Monastery of Santa Cruz (Coimbra)
The Santa Cruz Monastery (English: Monastery of the Holy Cross, Portuguese: Mosteiro de Santa Cruz), best known as Igreja (Church) de Santa Cruz, is a National Monument in Coimbra, Portugal. Because the first two kings of Portugal are buried in the church it was granted the status of National Pantheon. Founded in 1131 outside the protecting walls of Coimbra, the Santa Cruz Monastery was the most important monastic house during the early days of the Portuguese monarchy. St. Theotonius founded this community of canons regular and served as their first prior. The monastery and church were erected between 1132 and 1223. The monastery was granted numerous papal privileges and royal grants, which allowed the accumulation of considerable wealth, at the same time as it consolidated its position on the politico-institutional and cultural scene. Its school, with its vast library, was highly respected in medieval times and was a meeting point for the intellectual and power elites.

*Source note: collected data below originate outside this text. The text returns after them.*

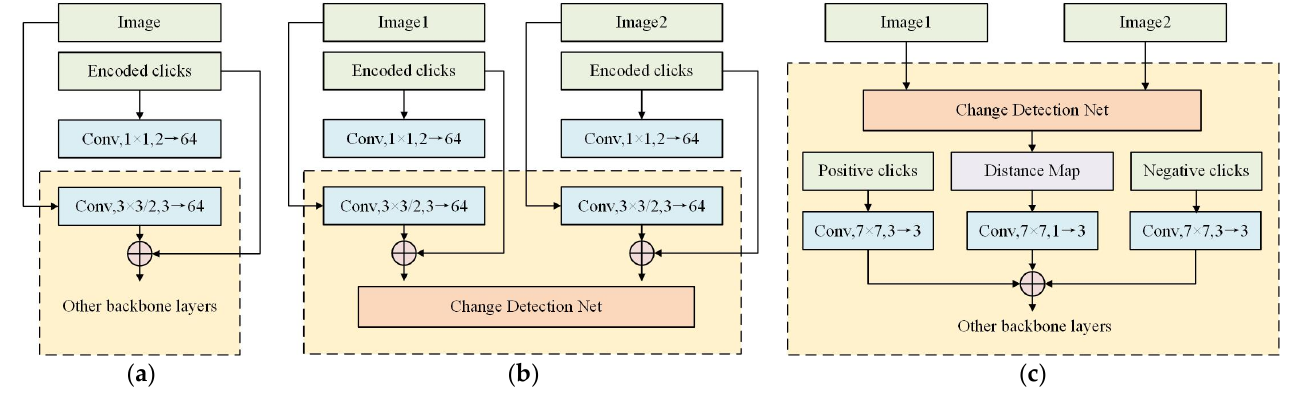
Figure 3. Methods of fusing clicks. ( a ) Conv1S; ( b ) merge at the beginning; ( c ) merge at the distance map.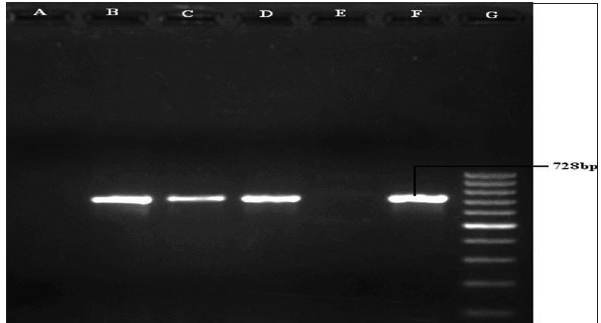
Figure-6: Polymerase chain reaction for the detection of tbpA gene (728 bp) of Pasteurella multocida. Lane B, C, D, and F: Samples positive for tbpA gene. Lane A and E: Samples negative for tbpA gene. Lane G: 100 bp DNA Ladder.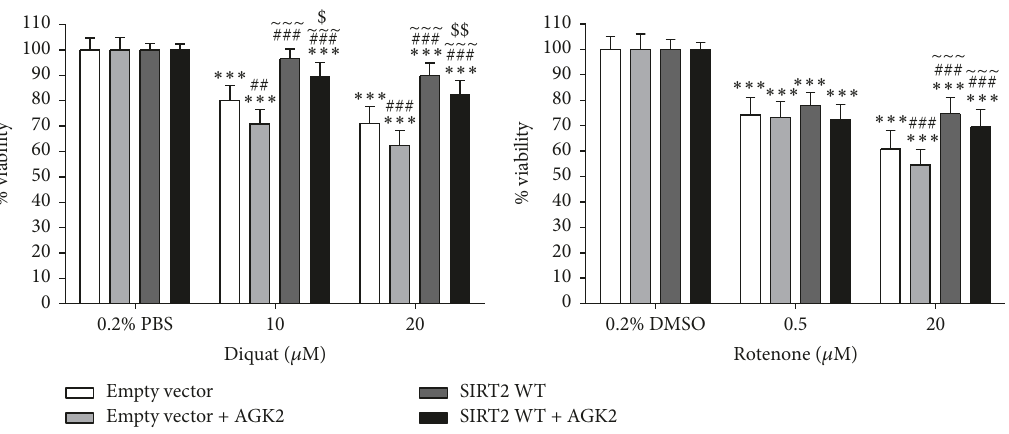
Figure 1: The effect of SIRT2 overexpression and inhibition was determined in toxin treated SH-SY5Y cells. SIRT2 was overexpressed in SH-SY5Y cells and control cells were transfected with empty vector following which one set of cells was treated with toxin alone and another with SIRT2 inhibitor AGK2 and toxin for 20 hours and viability measured by reduction of Alamar Blue. Toxins used: diquat (20 𝜇 M or 10 𝜇 M) or rotenone (20 𝜇 M or 0.5 𝜇 M) treated cells. Data are presented as fold- untreated ( ± SD) from three independent assays ( 𝑛 = 3 ). ∗∗∗ 𝑝 < 0.001 when compared to 0.2% vehicle (PBS or DMSO), one-way ANOVA (Bonferroni corrected), ### 𝑝 < 0.001 and ## 𝑝 < 0.01 when compared to control cells, ∼∼∼ 𝑝 < 0.001 when compared to control + AGK2 treatment, and $$ 𝑝 < 0.01 and $ 𝑝 < 0.05 when compared to SIRT2 cells, two-way ANOVA (Bonferroni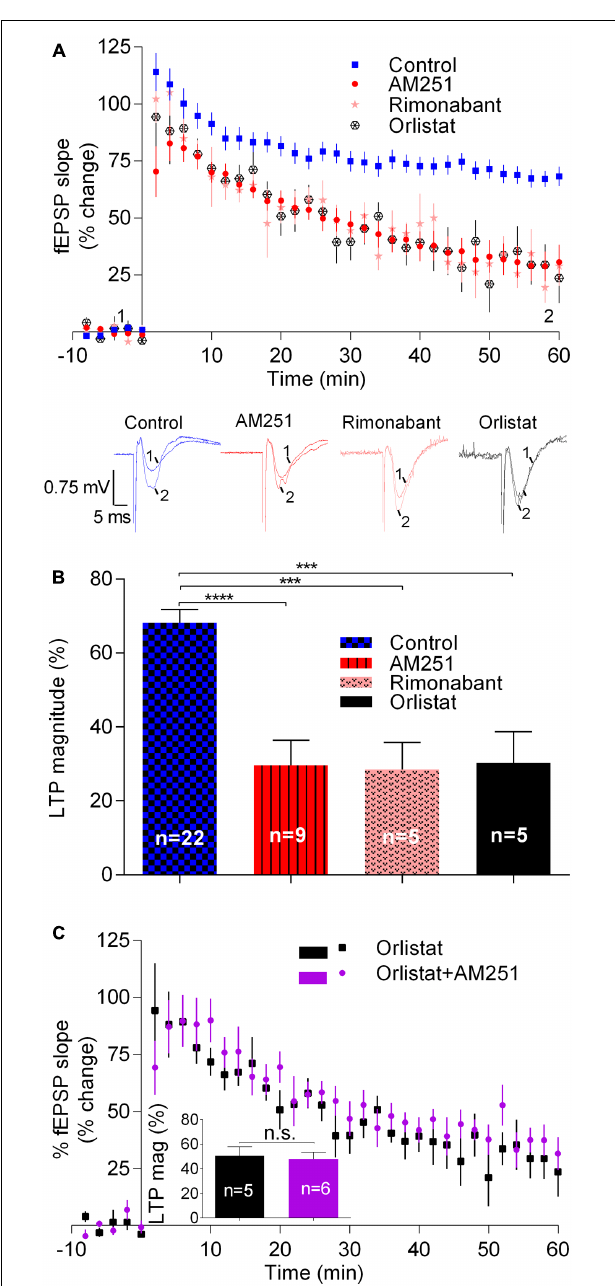
FIGURE 2 | Endocannabinoids enhance LTP induced by strong- θ -burst stimulation (10 trains of 100 Hz, 4 stimuli, separated by 200 ms). (A) Time course of the averaged fEPSP slopes, and original traces of fEPSP recordings, in control conditions (no drugs) or in the presence of 1 µ M AM251 (CB 1 R inverse agonist), 1 µ M Rimonabant (CB 1 R antagonist), or 10 µ M Orlistat (a fatty acid synthesis inhibitor). (B) Quantification of LTP magnitude under the indicated drug conditions. ∗∗ p < 0.01; ∗∗∗ p < 0.001 ( F ( 7 , 91 ) = 11.0, one-way ANOVA with Sidak’s correction). (C) Non-additivity of the inhibitory effect of AM251 and Orlistat, when added together. ns: p > 0.05 ( F ( 4 , 5 ) = 1.4, Student’s t -test). Data for Orlistat in (A) and (C) (time course) and in (B) and (C) (LTP magnitude) are repeated to allow comparison between the action of Orlistat in the absence or presence of AM251. For further details see legend to Figure 1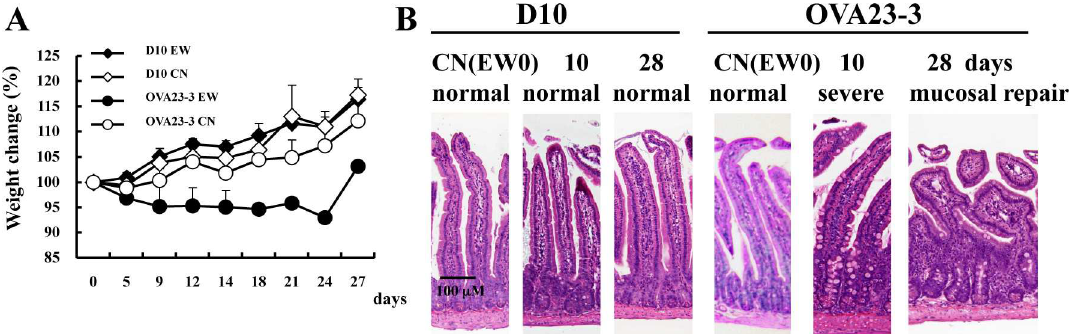
Fig 1. Lack of weight loss and enteropathy in EW-fed D10 mice. A , Weight change (relative to day 0 [100%]). The loss was solely indicatedin EW-fed OVA23-3 group. B , H&E-stained histology of the jejunumof mice fed with control diet (CN) or fed with EW diet (EW) for 10 or 28 days. Severe inflammation (crypt elongation,villousatrophy, thickness of muscular layer, goblet cell hyperplasia) was present in day 10 of EW-fed OVA23-3 mice but not in that of EW-fed D10 mice (10 days). Furthermore, EW-feedingof OVA23-3 mice for 28 days (28 days) shows severe villous blunting, indicatingmoderate degree of inflammation under mucosal repair. These results are representativeof three independentexperiments using CN-fed D10 mice (n = 4), EW-fed D10 mice (n = 4) CN-fed OVA23-3 mice (n = 2), and EW-fed OVA23-3 mice (n =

Its scriptorium was used for the consolidation of royal power by King Afonso Henriques, thus it was not considered strange that he decided to be buried there.
Nothing remains of the early Romanesque monastery. It is known that it had only one nave and a high tower in the façade, as typical of the Augustinian-Romanesque constructions, but none of those elements subsisted. In the first half of the 16th century, the Monastery was completely renovated by King Manuel's order, this monarch having assumed the Monastery tutelage.
The whole monastic complex, the church and the tombs of King Afonso Henriques and of his successor, King Sancho I, were rearranged and transferred to the main-chapel in 1530, where they still lie in a sculptural work by Nicolau Chanterene. The architect Diogo de Boitaca was responsible for the layout of the Manueline church and the chapter house with its basket-handled and ribbed ceilings. Marco Pires gave continuity to the work, with the completion of the church, the Capela de São Miguel (St. Michael's Chapel) and the Claustro do Silêncio (Cloister of Silence). The main portal, built between 1522 and 1525 under Chanterene, is the most emblematic piece of the whole monastic ensemble, harmonising the artistic elements of the Manueline with other features from Renaissance inspiration.
Through the whole 16th century, worked at Santa Cruz de Coimbra the most respected architects, sculptors and painters, such as Diogo de Castilho, Machim and Jean of Rouen, Cristóvão de Figueiredo and Vasco Fernandes besides the already mentioned Chanterene, Boitaca and Diogo Pires the Younger. The sacristy dates back to the 17th century and keeps some notable 16th-century canvases.
Saint Anthony of Lisbon was a member of the community of canons regular, and after his ordination, he was placed in charge of hospitality for the monastery. It was in this capacity that he welcomed the remains of the Franciscan protomartyrs, whose remains were being transported back to Assisi, after their deaths in Morocco. This led to his decision to leave the security and ease of the life of a canon for that of the newly founded Franciscans.